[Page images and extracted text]
※ ※ ※

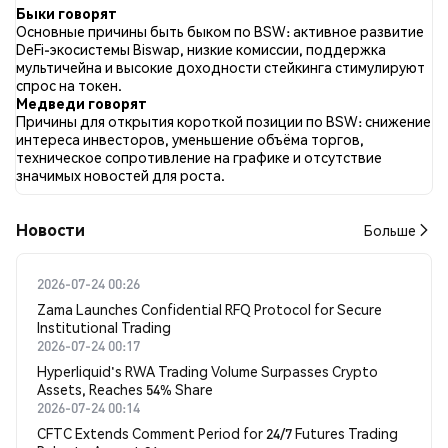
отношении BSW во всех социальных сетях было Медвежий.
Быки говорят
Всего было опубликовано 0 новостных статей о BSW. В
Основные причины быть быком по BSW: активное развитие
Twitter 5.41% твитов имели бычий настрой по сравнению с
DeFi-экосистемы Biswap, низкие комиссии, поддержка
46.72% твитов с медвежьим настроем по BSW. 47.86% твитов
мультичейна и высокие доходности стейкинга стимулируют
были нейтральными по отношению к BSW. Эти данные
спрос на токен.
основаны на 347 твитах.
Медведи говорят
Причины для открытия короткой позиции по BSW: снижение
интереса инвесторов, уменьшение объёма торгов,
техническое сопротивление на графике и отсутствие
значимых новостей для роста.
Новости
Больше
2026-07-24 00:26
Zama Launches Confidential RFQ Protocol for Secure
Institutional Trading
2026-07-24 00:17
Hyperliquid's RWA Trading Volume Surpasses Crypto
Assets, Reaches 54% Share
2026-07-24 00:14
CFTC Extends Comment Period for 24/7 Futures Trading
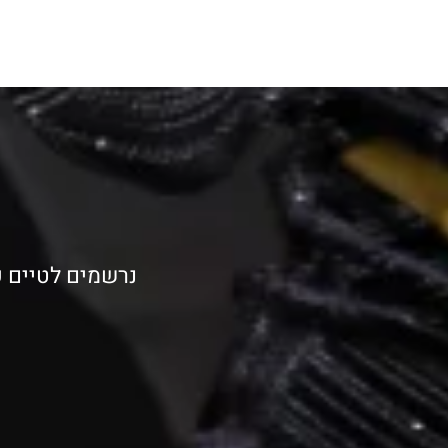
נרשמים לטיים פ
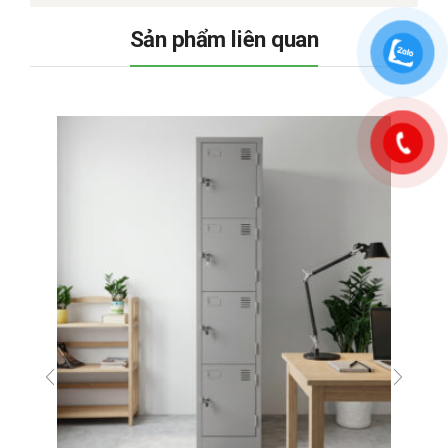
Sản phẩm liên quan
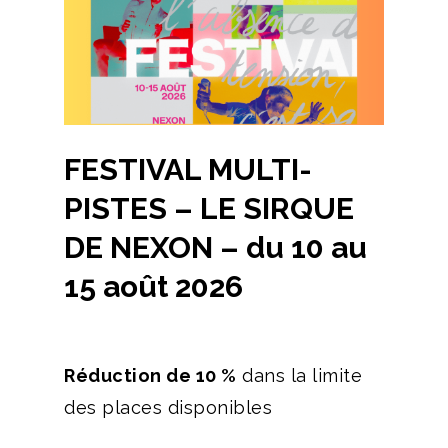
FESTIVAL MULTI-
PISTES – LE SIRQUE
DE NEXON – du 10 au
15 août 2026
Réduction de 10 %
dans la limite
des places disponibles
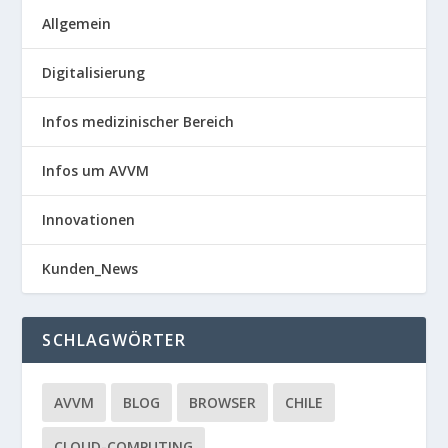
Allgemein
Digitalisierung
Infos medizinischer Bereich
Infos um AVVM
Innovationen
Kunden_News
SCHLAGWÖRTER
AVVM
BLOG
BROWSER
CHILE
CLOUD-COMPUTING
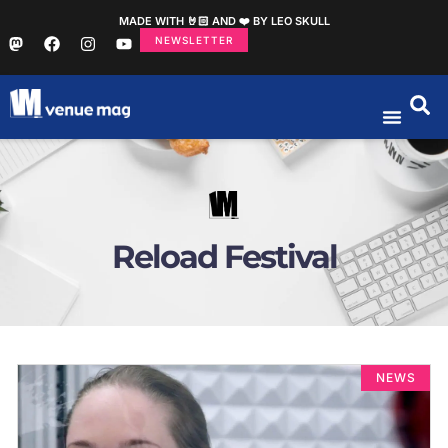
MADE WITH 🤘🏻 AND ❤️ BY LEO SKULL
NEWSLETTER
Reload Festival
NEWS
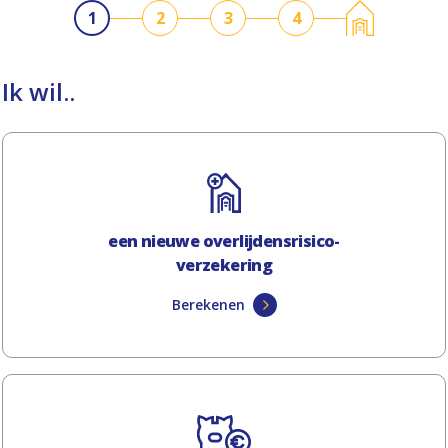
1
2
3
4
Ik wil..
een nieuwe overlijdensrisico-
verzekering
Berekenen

※ ※ ※

ACTIVITY: Rewrite the text of all the records above, swapping "BSW" for "Biswap" wherever it appears and changing nothing else. Leave the pictures out of your answer.

OUTPUT OF THE EXERCISE:
отношении Biswap во всех социальных сетях было Медвежий.
Быки говорят
Всего было опубликовано 0 новостных статей о Biswap. В
Основные причины быть быком по Biswap: активное развитие
Twitter 5.41% твитов имели бычий настрой по сравнению с
DeFi-экосистемы Biswap, низкие комиссии, поддержка
46.72% твитов с медвежьим настроем по Biswap. 47.86% твитов
мультичейна и высокие доходности стейкинга стимулируют
были нейтральными по отношению к Biswap. Эти данные
спрос на токен.
основаны на 347 твитах.
Медведи говорят
Причины для открытия короткой позиции по Biswap: снижение
интереса инвесторов, уменьшение объёма торгов,
техническое сопротивление на графике и отсутствие
значимых новостей для роста.
Новости
Больше
2026-07-24 00:26
Zama Launches Confidential RFQ Protocol for Secure
Institutional Trading
2026-07-24 00:17
Hyperliquid's RWA Trading Volume Surpasses Crypto
Assets, Reaches 54% Share
2026-07-24 00:14
CFTC Extends Comment Period for 24/7 Futures Trading
נרשמים לטיים פ
Sản phẩm liên quan
FESTIVAL MULTI-
PISTES – LE SIRQUE
DE NEXON – du 10 au
15 août 2026
Réduction de 10 %
dans la limite
des places disponibles
Allgemein
Digitalisierung
Infos medizinischer Bereich
Infos um AVVM
Innovationen
Kunden_News
SCHLAGWÖRTER
AVVM
BLOG
BROWSER
CHILE
CLOUD-COMPUTING
MADE WITH 🤘🏻 AND ❤️ BY LEO SKULL
NEWSLETTER
Reload Festival
NEWS
1
2
3
4
Ik wil..
een nieuwe overlijdensrisico-
verzekering
Berekenen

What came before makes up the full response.